Yapılacak iş - Sokak hayvanları üzerine yazılan metne göre, bu meselenin ciddi bir sorun olmaya doğru ilerlemesine hangi gelişme yol açıyor?

───── Metin alıntısı ─────

Merhaba. Neden bu başlığı attım? Çünkü insanların birbirlerini kolaylıkla harcadıkları bir konu hakkında yazacağım. Sokak hayvanları hakkında yazacağım… Bu sokak hayvanları meselesi yeniden gündemde. Özellikle de kuduz vakasının ortaya çıkması sonucunda bu durum mevcut durumunun ötesinde ciddi bir sorun olmaya doğru ilerliyor. Bir hayvan sever olarak ister istemez ben de kendi bakış açımı yazmak istedim.
Öncelikle Türkiye’de hayvan hakları konusunun bu kadar sık gündeme gelmesinin arkasındaki nedenlerini kendime göre üç başlık altında toparladım:
• Sokaklarda çok fazla başıboş hayvan var ve her geçen gün nüfusları artıyor.

───── Listelenen satırlar ─────

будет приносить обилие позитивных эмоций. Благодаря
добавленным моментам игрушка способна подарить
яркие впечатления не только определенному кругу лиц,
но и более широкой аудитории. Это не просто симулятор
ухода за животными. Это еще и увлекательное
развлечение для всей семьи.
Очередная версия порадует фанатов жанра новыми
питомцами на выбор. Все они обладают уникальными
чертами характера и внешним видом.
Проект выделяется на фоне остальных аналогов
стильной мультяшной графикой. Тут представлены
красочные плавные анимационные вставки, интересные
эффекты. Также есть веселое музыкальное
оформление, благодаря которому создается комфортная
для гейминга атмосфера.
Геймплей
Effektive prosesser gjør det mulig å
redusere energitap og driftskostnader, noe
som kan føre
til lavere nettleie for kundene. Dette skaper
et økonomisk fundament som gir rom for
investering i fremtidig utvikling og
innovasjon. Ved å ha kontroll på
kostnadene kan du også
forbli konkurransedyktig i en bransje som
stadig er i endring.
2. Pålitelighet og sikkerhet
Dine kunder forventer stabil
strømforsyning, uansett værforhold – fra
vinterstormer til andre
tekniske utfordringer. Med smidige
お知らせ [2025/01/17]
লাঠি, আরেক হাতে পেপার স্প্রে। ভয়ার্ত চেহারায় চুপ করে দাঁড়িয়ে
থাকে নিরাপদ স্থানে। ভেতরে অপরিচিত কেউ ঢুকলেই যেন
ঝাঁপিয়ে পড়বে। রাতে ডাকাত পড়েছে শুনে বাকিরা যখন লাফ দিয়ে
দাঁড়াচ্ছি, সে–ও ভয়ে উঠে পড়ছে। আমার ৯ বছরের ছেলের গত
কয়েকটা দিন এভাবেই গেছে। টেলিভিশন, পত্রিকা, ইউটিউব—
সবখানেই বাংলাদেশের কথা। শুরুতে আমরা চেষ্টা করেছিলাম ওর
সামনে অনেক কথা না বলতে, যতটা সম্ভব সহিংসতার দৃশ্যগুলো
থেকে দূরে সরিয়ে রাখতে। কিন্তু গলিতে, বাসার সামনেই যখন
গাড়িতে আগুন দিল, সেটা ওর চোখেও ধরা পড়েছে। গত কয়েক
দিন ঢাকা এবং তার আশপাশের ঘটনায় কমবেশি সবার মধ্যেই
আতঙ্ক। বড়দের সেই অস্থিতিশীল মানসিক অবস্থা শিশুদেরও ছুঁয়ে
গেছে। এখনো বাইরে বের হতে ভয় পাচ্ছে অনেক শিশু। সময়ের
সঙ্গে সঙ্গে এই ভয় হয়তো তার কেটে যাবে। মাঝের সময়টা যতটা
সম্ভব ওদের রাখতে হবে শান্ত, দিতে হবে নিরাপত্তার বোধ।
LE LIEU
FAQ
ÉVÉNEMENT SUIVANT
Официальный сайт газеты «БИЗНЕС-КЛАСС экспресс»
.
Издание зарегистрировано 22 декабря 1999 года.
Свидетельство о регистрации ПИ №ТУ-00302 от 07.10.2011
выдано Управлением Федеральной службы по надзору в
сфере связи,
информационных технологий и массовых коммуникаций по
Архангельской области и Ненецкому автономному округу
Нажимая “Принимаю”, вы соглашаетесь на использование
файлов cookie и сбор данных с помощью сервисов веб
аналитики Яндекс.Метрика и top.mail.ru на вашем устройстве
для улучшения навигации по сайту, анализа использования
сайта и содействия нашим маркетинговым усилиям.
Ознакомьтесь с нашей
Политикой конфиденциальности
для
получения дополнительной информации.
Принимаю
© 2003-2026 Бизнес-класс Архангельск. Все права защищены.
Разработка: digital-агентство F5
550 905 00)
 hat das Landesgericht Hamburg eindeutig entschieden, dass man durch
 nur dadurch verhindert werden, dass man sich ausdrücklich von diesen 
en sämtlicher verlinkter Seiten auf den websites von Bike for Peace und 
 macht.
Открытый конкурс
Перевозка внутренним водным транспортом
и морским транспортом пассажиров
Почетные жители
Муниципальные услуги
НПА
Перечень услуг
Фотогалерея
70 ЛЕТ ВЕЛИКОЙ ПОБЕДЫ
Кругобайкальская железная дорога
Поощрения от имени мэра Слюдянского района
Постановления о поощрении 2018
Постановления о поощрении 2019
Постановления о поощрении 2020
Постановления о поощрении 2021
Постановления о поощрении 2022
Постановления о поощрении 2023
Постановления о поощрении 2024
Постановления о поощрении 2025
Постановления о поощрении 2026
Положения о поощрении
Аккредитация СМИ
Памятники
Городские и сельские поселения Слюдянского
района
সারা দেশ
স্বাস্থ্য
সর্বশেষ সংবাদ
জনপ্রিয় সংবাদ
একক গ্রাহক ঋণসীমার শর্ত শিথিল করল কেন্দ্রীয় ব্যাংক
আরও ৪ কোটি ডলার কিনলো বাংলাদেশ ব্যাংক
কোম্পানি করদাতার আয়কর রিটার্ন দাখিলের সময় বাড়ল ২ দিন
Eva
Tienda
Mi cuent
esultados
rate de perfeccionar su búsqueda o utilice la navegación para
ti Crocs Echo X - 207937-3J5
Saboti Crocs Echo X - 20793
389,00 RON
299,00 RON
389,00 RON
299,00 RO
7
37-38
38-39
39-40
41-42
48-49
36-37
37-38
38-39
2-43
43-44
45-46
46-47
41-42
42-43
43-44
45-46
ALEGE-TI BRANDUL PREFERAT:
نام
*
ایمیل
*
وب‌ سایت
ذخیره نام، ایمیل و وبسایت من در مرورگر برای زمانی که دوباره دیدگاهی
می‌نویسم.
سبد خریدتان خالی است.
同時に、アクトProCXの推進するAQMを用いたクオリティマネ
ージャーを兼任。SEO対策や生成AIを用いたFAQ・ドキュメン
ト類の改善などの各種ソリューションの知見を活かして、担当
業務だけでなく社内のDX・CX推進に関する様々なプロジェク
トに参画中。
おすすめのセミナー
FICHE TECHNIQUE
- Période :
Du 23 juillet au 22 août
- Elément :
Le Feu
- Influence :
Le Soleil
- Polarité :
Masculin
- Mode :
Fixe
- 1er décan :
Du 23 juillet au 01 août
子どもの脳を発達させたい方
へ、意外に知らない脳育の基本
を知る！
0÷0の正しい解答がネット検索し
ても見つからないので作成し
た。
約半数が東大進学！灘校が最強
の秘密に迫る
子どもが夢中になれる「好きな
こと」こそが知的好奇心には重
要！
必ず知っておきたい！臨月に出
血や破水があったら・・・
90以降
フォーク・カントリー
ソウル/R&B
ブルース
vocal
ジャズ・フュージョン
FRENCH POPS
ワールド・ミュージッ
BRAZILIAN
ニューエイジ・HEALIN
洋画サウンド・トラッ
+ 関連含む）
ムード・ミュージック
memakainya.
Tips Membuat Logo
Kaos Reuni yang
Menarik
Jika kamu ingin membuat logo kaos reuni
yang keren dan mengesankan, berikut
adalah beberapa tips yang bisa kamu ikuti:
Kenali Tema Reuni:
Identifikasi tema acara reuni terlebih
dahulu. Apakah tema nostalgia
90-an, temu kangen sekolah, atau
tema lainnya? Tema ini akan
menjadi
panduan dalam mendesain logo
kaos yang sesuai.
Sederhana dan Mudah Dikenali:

─────

Görevin yanıtı - Kuduz vakasının ortaya çıkması.